Using the records below, write out again exactly the lines that begin at the line containing "cliente após interagir com a empresa." and end at the line containing "ponto, a rede social passa a atuar", and no other lines.

___ MATERIAL PROVIDED ___

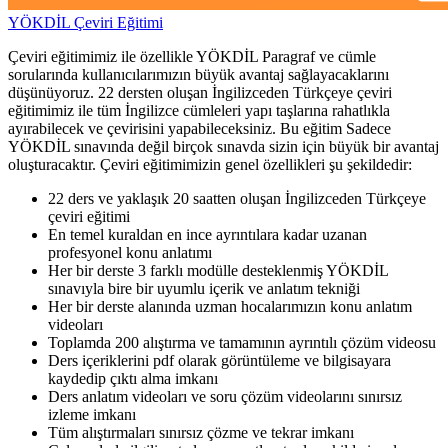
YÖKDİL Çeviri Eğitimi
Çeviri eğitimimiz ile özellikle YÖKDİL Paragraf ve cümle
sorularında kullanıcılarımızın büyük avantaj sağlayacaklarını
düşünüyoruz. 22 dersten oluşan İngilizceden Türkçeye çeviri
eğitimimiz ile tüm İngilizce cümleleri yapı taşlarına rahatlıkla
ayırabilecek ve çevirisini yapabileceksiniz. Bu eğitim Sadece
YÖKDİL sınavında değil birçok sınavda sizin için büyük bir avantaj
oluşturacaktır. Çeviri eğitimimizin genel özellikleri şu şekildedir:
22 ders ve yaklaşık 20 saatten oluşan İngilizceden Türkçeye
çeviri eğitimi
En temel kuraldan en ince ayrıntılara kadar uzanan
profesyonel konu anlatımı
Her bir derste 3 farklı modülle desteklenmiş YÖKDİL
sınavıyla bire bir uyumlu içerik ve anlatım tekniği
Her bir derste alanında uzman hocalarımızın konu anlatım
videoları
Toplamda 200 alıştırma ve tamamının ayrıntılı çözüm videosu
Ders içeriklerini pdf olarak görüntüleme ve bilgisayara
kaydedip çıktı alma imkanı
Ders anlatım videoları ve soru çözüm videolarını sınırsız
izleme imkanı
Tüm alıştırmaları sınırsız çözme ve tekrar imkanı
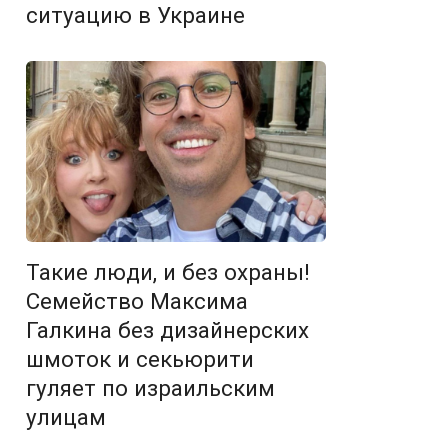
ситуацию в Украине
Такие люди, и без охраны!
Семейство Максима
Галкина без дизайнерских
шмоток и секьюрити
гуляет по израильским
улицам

___
___ MATERIAL PROVIDED ___

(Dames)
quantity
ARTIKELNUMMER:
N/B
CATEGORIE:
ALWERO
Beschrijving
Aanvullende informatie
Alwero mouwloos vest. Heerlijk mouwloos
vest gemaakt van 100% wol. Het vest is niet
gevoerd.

___
___ MATERIAL PROVIDED ___

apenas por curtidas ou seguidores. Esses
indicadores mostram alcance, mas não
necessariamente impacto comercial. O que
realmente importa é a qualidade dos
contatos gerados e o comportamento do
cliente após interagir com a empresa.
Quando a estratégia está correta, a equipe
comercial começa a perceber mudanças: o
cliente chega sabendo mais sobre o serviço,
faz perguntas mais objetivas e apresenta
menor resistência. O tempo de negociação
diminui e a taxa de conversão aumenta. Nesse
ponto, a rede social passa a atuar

___

→ RESPONSE TO THIS TASK:
cliente após interagir com a empresa.
Quando a estratégia está correta, a equipe
comercial começa a perceber mudanças: o
cliente chega sabendo mais sobre o serviço,
faz perguntas mais objetivas e apresenta
menor resistência. O tempo de negociação
diminui e a taxa de conversão aumenta. Nesse
ponto, a rede social passa a atuar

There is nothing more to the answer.